### What is being asked
Return the records word for word. Any pictures in them are not part of the copy.

*** Data for the task Section Begins ***

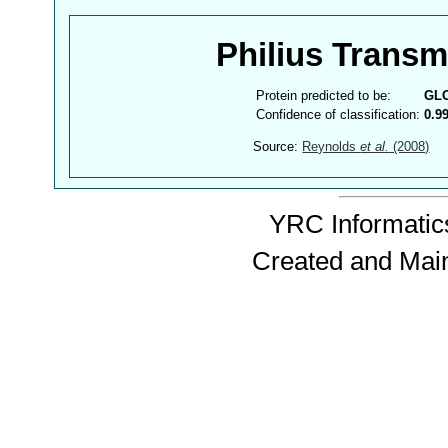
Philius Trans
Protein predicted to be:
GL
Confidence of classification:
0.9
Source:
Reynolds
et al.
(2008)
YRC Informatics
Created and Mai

*** Data for the task Section Ends ***

### Finished exercise
Philius Trans
Protein predicted to be:
GL
Confidence of classification:
0.9
Source:
Reynolds
et al.
(2008)
YRC Informatics
Created and Mai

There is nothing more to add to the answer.